Um dem ohnehin schon genialen Gameplay noch das Sahnehäubchen zu verpassen, hat sich EA eine Story einfallen lassen. Die Geschichte verleiht dem Spiel eine dramatische Note und leiht viel von Vorbildern wie Rocky oder Raging Bull. Diese Dramatik, welche unverzichtbar ist beim Boxsport, hat dem Spiel bis anhin gefehlt. Die Begleitung von Andre Bishops Anfängen im Amateurboxen, ins Gefängnis, bis hin zum Titel im Schwergewichtsboxen, verleiht dem zuvor seelenlosen Spiel Charakter. Die Story wird mit Cut-Scenes erzählt und der Spieler kommt jeweils im Ring zum Einsatz. Das Voice-Acting wirkt nie aufgesetzt und die Story wirkt weder überspitzt noch langweilig. Kurz gesagt ist der Champion-Mode durchaus filmreif.
Doch damit der Spieler während des Spielens keinen Sitzkrampf erleiden muss, haben sich die Entwickler spezielle Aufgaben während den Story-Kämpfen einfallen lassen. Beispielweise muss man sich aufgrund eines Handbruchs in der ersten Runde nur mit Hilfe der linken Hand durch den Kampf boxen. Oder man wird gezwungen ohne Schläge auf den Körper auszukommen, da der bestochene Ringrichter diese sofort als unerlaubte Tiefschläge registriert. Für Veteranen stellen diese Voraussetzungen eine Herausforderung dar, während Anfänger dabei wertvolle Erfahrungen sammeln können. Durch die Auswahl von vier verschiedenen Schwierigkeitsgraden, sollte die Story für jedermann zu beenden sein.
Für die Ambitionierten unter euch kann man ausserdem seinen eigenen Boxer kreieren und mit diesem den Legacy-Mode bestreiten. Euer Boxer bekommt nach jedem Kampf Erfahrungspunkte, mit welchen die Attribute individuell verbessert werden können. Erfahrungspunkte können auch in verschiedenen Boxstudios verdient werden. In benannten Trainings-Anlagen können Sparrings oder Übungen an Geräten wie Sandsäcken oder Speedbags absolviert werden. Euer Kämpfer kann auch für Onlinekämpfe eingesetzt werden, welchen wir zu diesem Zeitpunkt aber aufgrund eines fehlenden Onlinecodes von EA nicht testen konnten.

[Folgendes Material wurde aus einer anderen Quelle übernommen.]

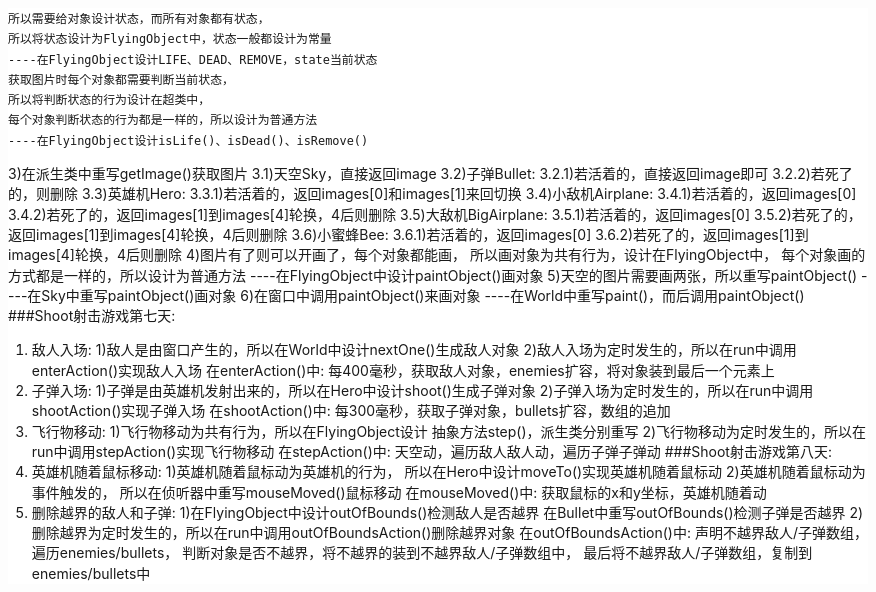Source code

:    所以需要给对象设计状态，而所有对象都有状态，
    所以将状态设计为FlyingObject中，状态一般都设计为常量
    ----在FlyingObject设计LIFE、DEAD、REMOVE，state当前状态
    获取图片时每个对象都需要判断当前状态，
    所以将判断状态的行为设计在超类中，
    每个对象判断状态的行为都是一样的，所以设计为普通方法
    ----在FlyingObject设计isLife()、isDead()、isRemove()
  3)在派生类中重写getImage()获取图片
    3.1)天空Sky，直接返回image
    3.2)子弹Bullet:
        3.2.1)若活着的，直接返回image即可
        3.2.2)若死了的，则删除
    3.3)英雄机Hero:
        3.3.1)若活着的，返回images[0]和images[1]来回切换
    3.4)小敌机Airplane:
        3.4.1)若活着的，返回images[0]
        3.4.2)若死了的，返回images[1]到images[4]轮换，4后则删除
    3.5)大敌机BigAirplane:
        3.5.1)若活着的，返回images[0]
        3.5.2)若死了的，返回images[1]到images[4]轮换，4后则删除
    3.6)小蜜蜂Bee:
        3.6.1)若活着的，返回images[0]
        3.6.2)若死了的，返回images[1]到images[4]轮换，4后则删除
  4)图片有了则可以开画了，每个对象都能画，
    所以画对象为共有行为，设计在FlyingObject中，
    每个对象画的方式都是一样的，所以设计为普通方法
    ----在FlyingObject中设计paintObject()画对象
  5)天空的图片需要画两张，所以重写paintObject()
    ----在Sky中重写paintObject()画对象
  6)在窗口中调用paintObject()来画对象
    ----在World中重写paint()，而后调用paintObject()
###Shoot射击游戏第七天:
1. 敌人入场:
  1)敌人是由窗口产生的，所以在World中设计nextOne()生成敌人对象
  2)敌人入场为定时发生的，所以在run中调用enterAction()实现敌人入场
    在enterAction()中:
      每400毫秒，获取敌人对象，enemies扩容，将对象装到最后一个元素上
2. 子弹入场:
  1)子弹是由英雄机发射出来的，所以在Hero中设计shoot()生成子弹对象
  2)子弹入场为定时发生的，所以在run中调用shootAction()实现子弹入场
    在shootAction()中:
      每300毫秒，获取子弹对象，bullets扩容，数组的追加
3. 飞行物移动:
  1)飞行物移动为共有行为，所以在FlyingObject设计
    抽象方法step()，派生类分别重写
  2)飞行物移动为定时发生的，所以在run中调用stepAction()实现飞行物移动
	在stepAction()中:
		天空动，遍历敌人敌人动，遍历子弹子弹动
###Shoot射击游戏第八天:
1. 英雄机随着鼠标移动:
  1)英雄机随着鼠标动为英雄机的行为，
    所以在Hero中设计moveTo()实现英雄机随着鼠标动
  2)英雄机随着鼠标动为事件触发的，
    所以在侦听器中重写mouseMoved()鼠标移动
    在mouseMoved()中:
       获取鼠标的x和y坐标，英雄机随着动
2. 删除越界的敌人和子弹:
  1)在FlyingObject中设计outOfBounds()检测敌人是否越界
    在Bullet中重写outOfBounds()检测子弹是否越界
  2)删除越界为定时发生的，所以在run中调用outOfBoundsAction()删除越界对象
    在outOfBoundsAction()中:
      声明不越界敌人/子弹数组，遍历enemies/bullets，
      判断对象是否不越界，将不越界的装到不越界敌人/子弹数组中，
      最后将不越界敌人/子弹数组，复制到enemies/bullets中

Die beiden Kampf-Kommentatoren machen während den ersten Kämpfen einen guten Eindruck. Nachdem man aber einige Gefechte hinter sich hat, kann man die sich wiederholenden Sprüche schon beinahe mitreden. Auch die Boxgeräusche klingen übertrieben hart. Das ist schade, wenn man bedenkt, dass man sich bei den Aufprallanimationen so viel Mühe gegeben hat. Dafür kann sich der Soundtrack hören lassen. Das Titellied von Fight Night Champion stammt von The Roots und auch ansonsten kann sich das Spiel mit Grössen wie N.E.R.D. oder Chiddy Bang auszeichnen.
Fazit:
Fight Night Champion hat an der alten Formel nicht viel verändert, doch Verbesserungen an der Steuerung und der neue Story-Modus verleihen dem ohnehin schon herausragenden Titeln frischen Wind. Fans von Kampfspielen und Geniesser des Boxsports kommen garantiert nicht an Fight Night Champion vorbei. Doch dieses Spiel ist durchaus auch für genrefemde Spieler einen Blick wert. Der Beinamen ist Programm und das Versprechen wurde gehalten. Die Fight Night Reihe kann sich erneut an die Spitze der Kampfsportsimulationen setzen.